• _What this task involves_: Find the line that contains "camera: 70 degrees right, 0 degrees up", then repeat it and each line after it to the end of the records, exactly.

[Scene difference descriptions]

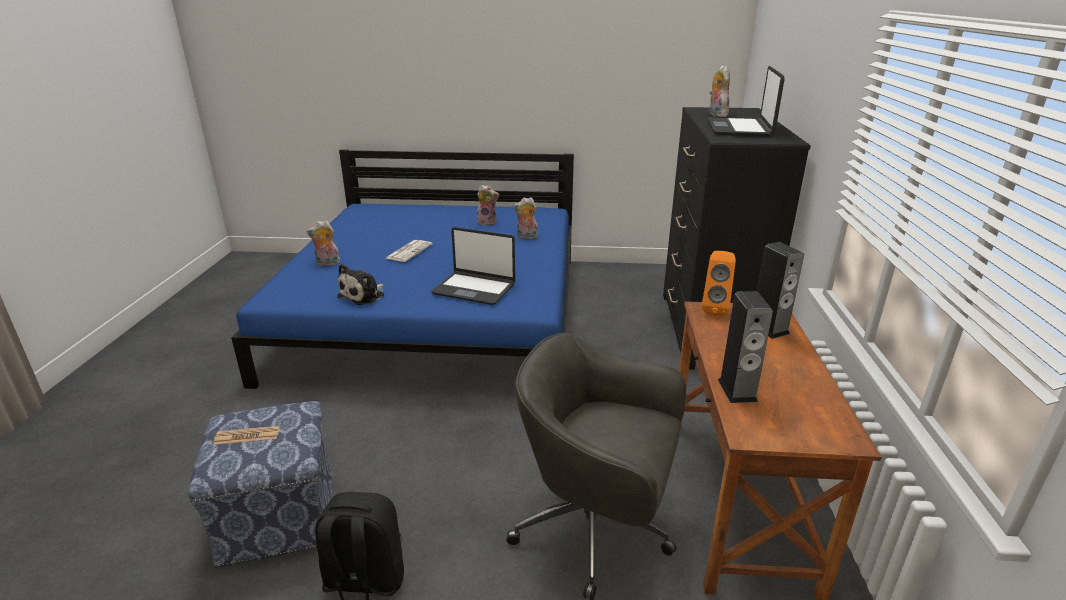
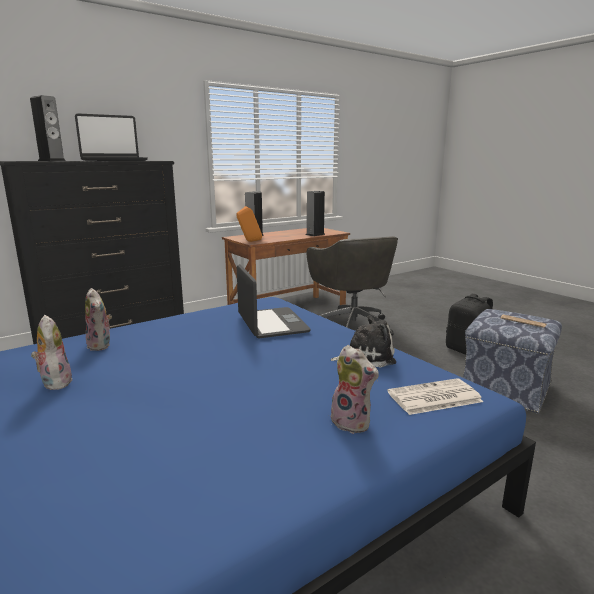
camera: 130 degrees left, 10 degrees down
(409, 251) = (232, 385): newspaper -> newspaper (433, 398)
(716, 115) = (51, 160): plush toy -> speaker

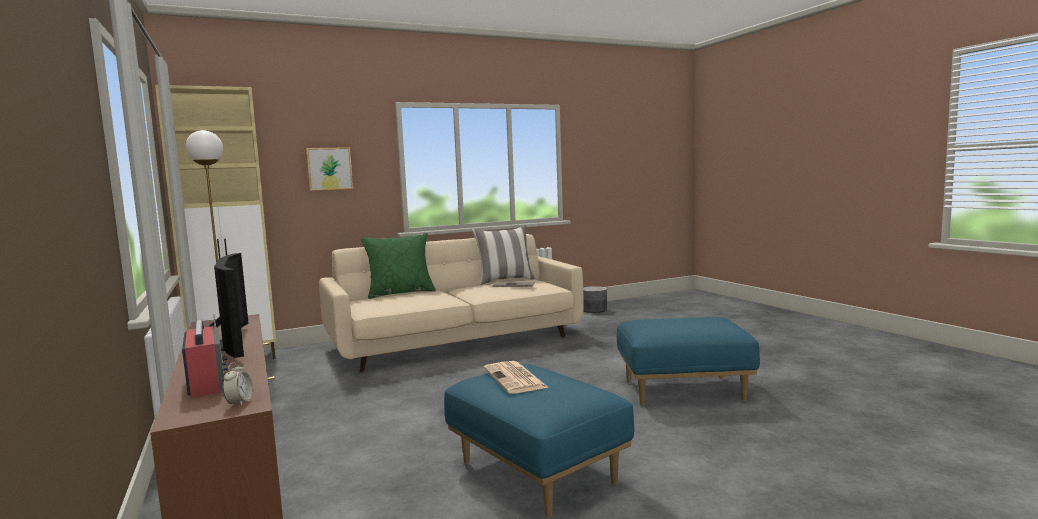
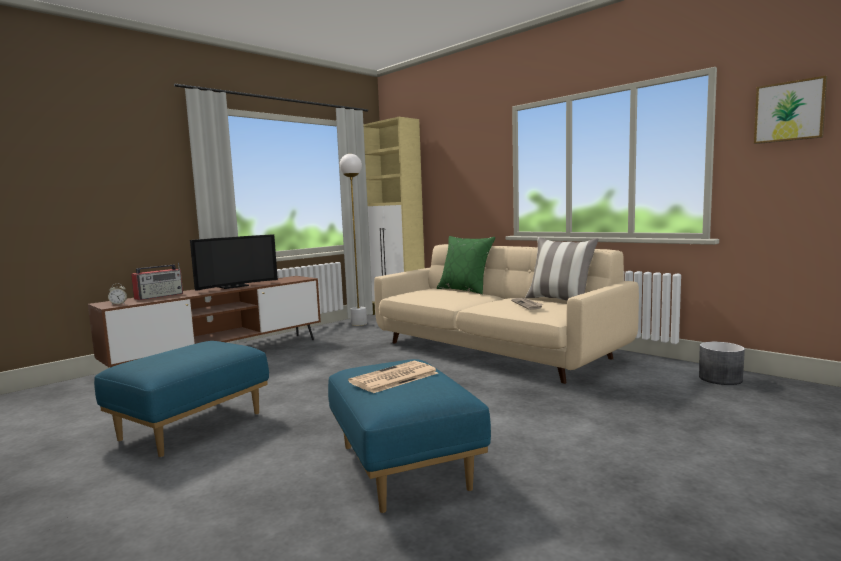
camera: 70 degrees right, 0 degrees up
(329, 169) = (462, 175): picture -> picture (789, 111)
(515, 378) = (201, 348): newspaper -> newspaper (393, 378)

• _Result_:
camera: 70 degrees right, 0 degrees up
(329, 169) = (462, 175): picture -> picture (789, 111)
(515, 378) = (201, 348): newspaper -> newspaper (393, 378)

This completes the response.